In Parker v. Sutherland (2) and of which mention is also made in Vol. 33, English and Empire Digest, p. 347, evidence of two separate offences was given and part of the ground on which the conviction was set aside as invalid was that it was impossible to ascertain to which offence the conviction referred.
In our judgment, therefore, and for the reasons we have adduced, the appellant is entitled to succeed on the second ground of appeal and the conviction will, therefore, be set aside.
We deem it advisable to add to our judgment the following observation for the future guidance of the Magistrates in cases such as the present:-
The three charges in the summons are all connected with the possession by the accused of the same sheep. He is charged (1) with stealing it, (2) taking upon himself the control of it knowing it to have been stolen, and (3) being in possession of it, it being reasonably suspected to be stolen property.

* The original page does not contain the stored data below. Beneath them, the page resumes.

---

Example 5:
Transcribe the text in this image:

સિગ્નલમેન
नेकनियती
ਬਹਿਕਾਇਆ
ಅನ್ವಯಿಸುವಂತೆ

Now if the accused is in fact the thief, it is clear that as from the moment he steals the article he takes upon himself the control and disposition of it knowing it to have been stolen; in other words the stealing and the taking upon himself the disposition are in effect the one transaction and, consequently, charges for both such offences are to be viewed by Magistrates as alternative charges and if the accused is convicted he ought not to be convicted and sentenced on each charge, for to do so would be to punish him twice over for what is one and the same transgression.